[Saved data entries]
___
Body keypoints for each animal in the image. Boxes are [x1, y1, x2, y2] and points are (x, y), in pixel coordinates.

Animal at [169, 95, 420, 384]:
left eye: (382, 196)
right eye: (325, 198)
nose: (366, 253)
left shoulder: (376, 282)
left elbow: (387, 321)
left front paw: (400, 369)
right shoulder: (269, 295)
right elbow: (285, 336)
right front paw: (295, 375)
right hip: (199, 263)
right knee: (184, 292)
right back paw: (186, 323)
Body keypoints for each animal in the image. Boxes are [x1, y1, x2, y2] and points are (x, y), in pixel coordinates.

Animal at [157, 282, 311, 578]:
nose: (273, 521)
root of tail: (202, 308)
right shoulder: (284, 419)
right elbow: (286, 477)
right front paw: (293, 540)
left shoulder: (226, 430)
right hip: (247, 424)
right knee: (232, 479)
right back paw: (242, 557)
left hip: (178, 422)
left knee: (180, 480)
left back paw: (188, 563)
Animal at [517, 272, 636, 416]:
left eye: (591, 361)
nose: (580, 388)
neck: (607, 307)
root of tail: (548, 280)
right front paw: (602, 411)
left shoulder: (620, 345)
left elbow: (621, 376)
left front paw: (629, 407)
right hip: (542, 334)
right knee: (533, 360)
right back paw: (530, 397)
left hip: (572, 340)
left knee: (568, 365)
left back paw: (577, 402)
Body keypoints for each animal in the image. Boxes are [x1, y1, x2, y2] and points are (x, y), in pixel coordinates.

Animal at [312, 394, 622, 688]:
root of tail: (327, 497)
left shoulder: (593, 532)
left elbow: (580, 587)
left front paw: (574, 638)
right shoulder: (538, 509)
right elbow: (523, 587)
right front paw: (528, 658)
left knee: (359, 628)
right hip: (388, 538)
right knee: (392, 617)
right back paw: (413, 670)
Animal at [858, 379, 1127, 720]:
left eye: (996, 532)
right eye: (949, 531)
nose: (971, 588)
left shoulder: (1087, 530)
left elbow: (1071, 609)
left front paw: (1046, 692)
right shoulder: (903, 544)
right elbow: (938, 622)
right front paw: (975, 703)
___
Go through the data above and copy each line that holds the word "back".

right back paw: (186, 323)
right back paw: (242, 557)
left back paw: (188, 563)
right back paw: (530, 397)
left back paw: (577, 402)
right back paw: (413, 670)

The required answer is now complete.